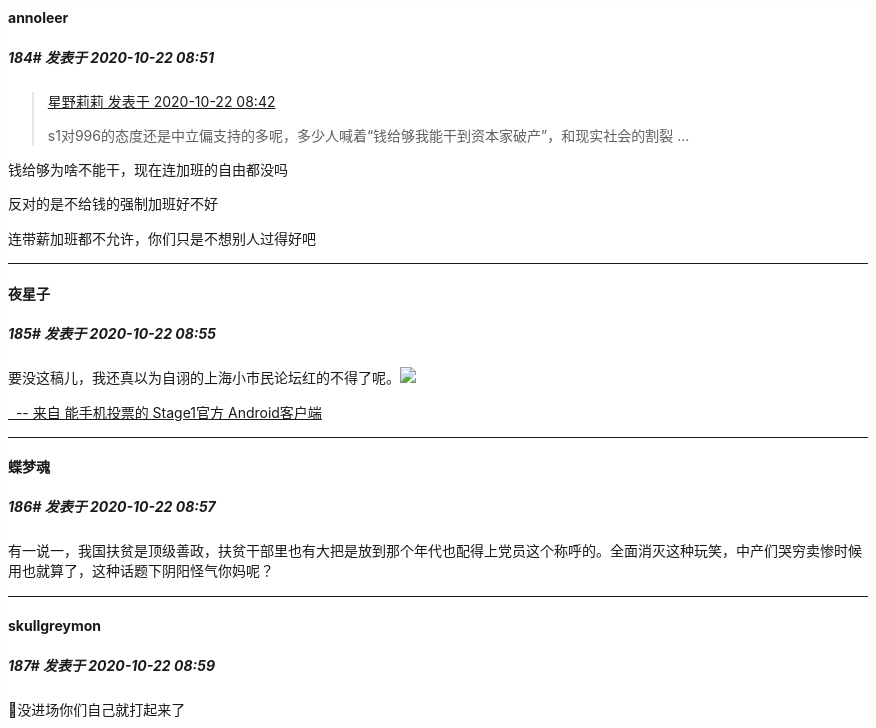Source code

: ####  annoleer  
##### 184#       发表于 2020-10-22 08:51



<blockquote><a href="httphttps://bbs.saraba1st.com/2b/forum.php?mod=redirect&amp;goto=findpost&amp;pid=49123598&amp;ptid=1966271" target="_blank">星野莉莉 发表于 2020-10-22 08:42</a>

s1对996的态度还是中立偏支持的多呢，多少人喊着“钱给够我能干到资本家破产”，和现实社会的割裂 ...</blockquote>
钱给够为啥不能干，现在连加班的自由都没吗


反对的是不给钱的强制加班好不好


连带薪加班都不允许，你们只是不想别人过得好吧







*****

####  夜星子  
##### 185#       发表于 2020-10-22 08:55




要没这稿儿，我还真以为自诩的上海小市民论坛红的不得了呢。<img src="https://static.saraba1st.com/image/smiley/face2017/037.png" referrerpolicy="no-referrer">

[  -- 来自 能手机投票的 Stage1官方 Android客户端](https://www.coolapk.com/apk/140634)







*****

####  蝶梦魂  
##### 186#       发表于 2020-10-22 08:57




有一说一，我国扶贫是顶级善政，扶贫干部里也有大把是放到那个年代也配得上党员这个称呼的。全面消灭这种玩笑，中产们哭穷卖惨时候用也就算了，这种话题下阴阳怪气你妈呢？







*****

####  skullgreymon  
##### 187#       发表于 2020-10-22 08:59




👊没进场你们自己就打起来了

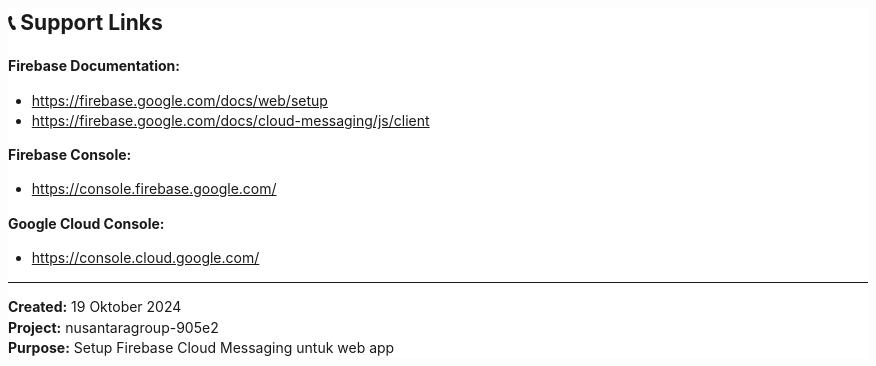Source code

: 
## 📞 Support Links

**Firebase Documentation:**
- https://firebase.google.com/docs/web/setup
- https://firebase.google.com/docs/cloud-messaging/js/client

**Firebase Console:**
- https://console.firebase.google.com/

**Google Cloud Console:**
- https://console.cloud.google.com/

---

**Created:** 19 Oktober 2024  
**Project:** nusantaragroup-905e2  
**Purpose:** Setup Firebase Cloud Messaging untuk web app

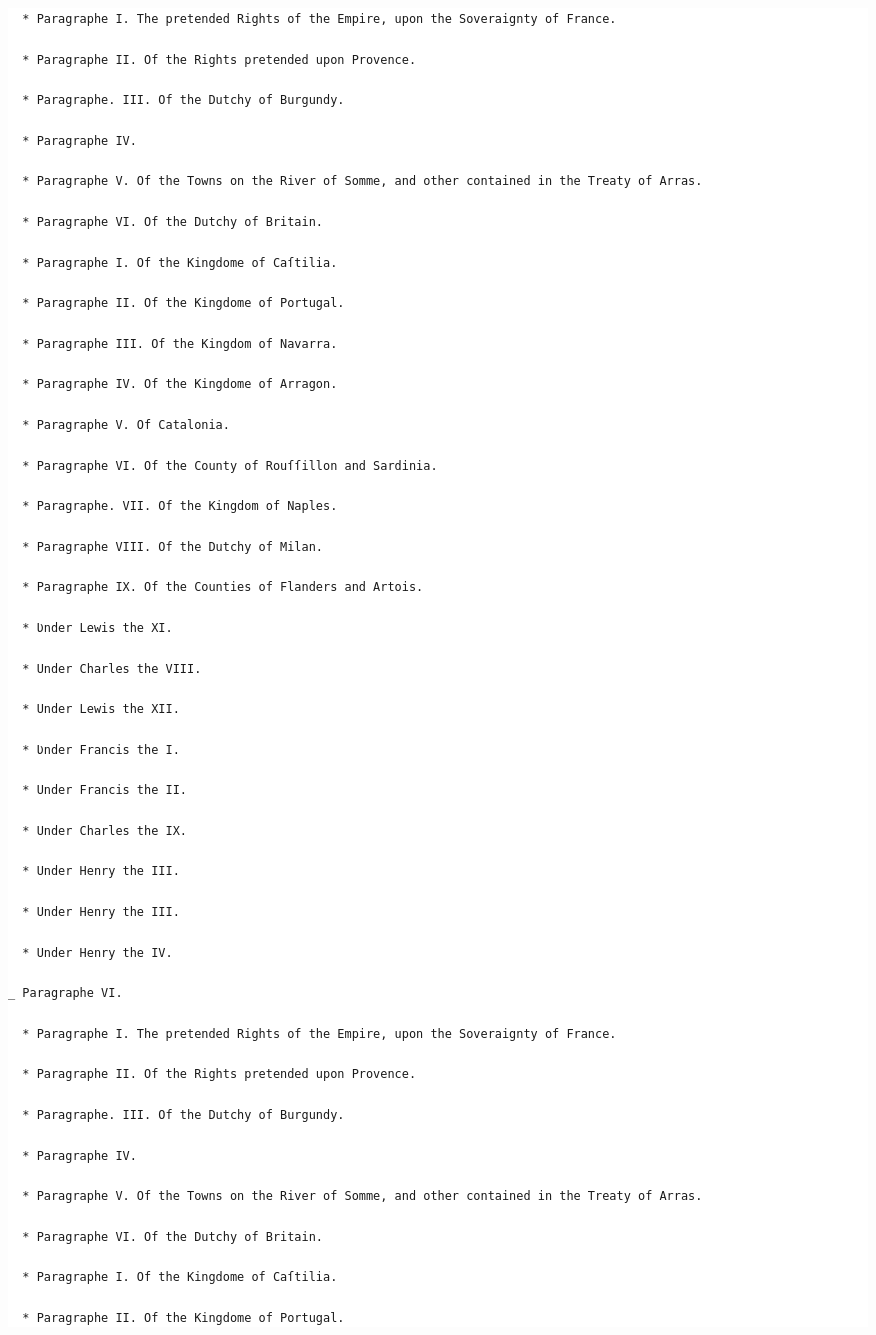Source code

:       * Paragraphe I. The pretended Rights of the Empire, upon the Soveraignty of France.

      * Paragraphe II. Of the Rights pretended upon Provence.

      * Paragraphe. III. Of the Dutchy of Burgundy.

      * Paragraphe IV.

      * Paragraphe V. Of the Towns on the River of Somme, and other contained in the Treaty of Arras.

      * Paragraphe VI. Of the Dutchy of Britain.

      * Paragraphe I. Of the Kingdome of Caſtilia.

      * Paragraphe II. Of the Kingdome of Portugal.

      * Paragraphe III. Of the Kingdom of Navarra.

      * Paragraphe IV. Of the Kingdome of Arragon.

      * Paragraphe V. Of Catalonia.

      * Paragraphe VI. Of the County of Rouſſillon and Sardinia.

      * Paragraphe. VII. Of the Kingdom of Naples.

      * Paragraphe VIII. Of the Dutchy of Milan.

      * Paragraphe IX. Of the Counties of Flanders and Artois.

      * Ʋnder Lewis the XI.

      * Under Charles the VIII.

      * Under Lewis the XII.

      * Ʋnder Francis the I.

      * Under Francis the II.

      * Under Charles the IX.

      * Under Henry the III.

      * Under Henry the III.

      * Under Henry the IV.

    _ Paragraphe VI.

      * Paragraphe I. The pretended Rights of the Empire, upon the Soveraignty of France.

      * Paragraphe II. Of the Rights pretended upon Provence.

      * Paragraphe. III. Of the Dutchy of Burgundy.

      * Paragraphe IV.

      * Paragraphe V. Of the Towns on the River of Somme, and other contained in the Treaty of Arras.

      * Paragraphe VI. Of the Dutchy of Britain.

      * Paragraphe I. Of the Kingdome of Caſtilia.

      * Paragraphe II. Of the Kingdome of Portugal.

═══

*Problem description*.
Write out the source text of every line above verbatim, leaving the pictures out of the answer.

*Response to the exercise*.
Source code

: ####  annoleer  
##### 184#       发表于 2020-10-22 08:51



<blockquote><a href="httphttps://bbs.saraba1st.com/2b/forum.php?mod=redirect&amp;goto=findpost&amp;pid=49123598&amp;ptid=1966271" target="_blank">星野莉莉 发表于 2020-10-22 08:42</a>

s1对996的态度还是中立偏支持的多呢，多少人喊着“钱给够我能干到资本家破产”，和现实社会的割裂 ...</blockquote>
钱给够为啥不能干，现在连加班的自由都没吗


反对的是不给钱的强制加班好不好


连带薪加班都不允许，你们只是不想别人过得好吧







*****

####  夜星子  
##### 185#       发表于 2020-10-22 08:55




要没这稿儿，我还真以为自诩的上海小市民论坛红的不得了呢。<img src="https://static.saraba1st.com/image/smiley/face2017/037.png" referrerpolicy="no-referrer">

[  -- 来自 能手机投票的 Stage1官方 Android客户端](https://www.coolapk.com/apk/140634)







*****

####  蝶梦魂  
##### 186#       发表于 2020-10-22 08:57




有一说一，我国扶贫是顶级善政，扶贫干部里也有大把是放到那个年代也配得上党员这个称呼的。全面消灭这种玩笑，中产们哭穷卖惨时候用也就算了，这种话题下阴阳怪气你妈呢？







*****

####  skullgreymon  
##### 187#       发表于 2020-10-22 08:59




👊没进场你们自己就打起来了

Source code

: 
## 📞 Support Links

**Firebase Documentation:**
- https://firebase.google.com/docs/web/setup
- https://firebase.google.com/docs/cloud-messaging/js/client

**Firebase Console:**
- https://console.firebase.google.com/

**Google Cloud Console:**
- https://console.cloud.google.com/

---

**Created:** 19 Oktober 2024  
**Project:** nusantaragroup-905e2  
**Purpose:** Setup Firebase Cloud Messaging untuk web app

Source code

:       * Paragraphe I. The pretended Rights of the Empire, upon the Soveraignty of France.

      * Paragraphe II. Of the Rights pretended upon Provence.

      * Paragraphe. III. Of the Dutchy of Burgundy.

      * Paragraphe IV.

      * Paragraphe V. Of the Towns on the River of Somme, and other contained in the Treaty of Arras.

      * Paragraphe VI. Of the Dutchy of Britain.

      * Paragraphe I. Of the Kingdome of Caſtilia.

      * Paragraphe II. Of the Kingdome of Portugal.

      * Paragraphe III. Of the Kingdom of Navarra.

      * Paragraphe IV. Of the Kingdome of Arragon.

      * Paragraphe V. Of Catalonia.

      * Paragraphe VI. Of the County of Rouſſillon and Sardinia.

      * Paragraphe. VII. Of the Kingdom of Naples.

      * Paragraphe VIII. Of the Dutchy of Milan.

      * Paragraphe IX. Of the Counties of Flanders and Artois.

      * Ʋnder Lewis the XI.

      * Under Charles the VIII.

      * Under Lewis the XII.

      * Ʋnder Francis the I.

      * Under Francis the II.

      * Under Charles the IX.

      * Under Henry the III.

      * Under Henry the III.

      * Under Henry the IV.

    _ Paragraphe VI.

      * Paragraphe I. The pretended Rights of the Empire, upon the Soveraignty of France.

      * Paragraphe II. Of the Rights pretended upon Provence.

      * Paragraphe. III. Of the Dutchy of Burgundy.

      * Paragraphe IV.

      * Paragraphe V. Of the Towns on the River of Somme, and other contained in the Treaty of Arras.

      * Paragraphe VI. Of the Dutchy of Britain.

      * Paragraphe I. Of the Kingdome of Caſtilia.

      * Paragraphe II. Of the Kingdome of Portugal.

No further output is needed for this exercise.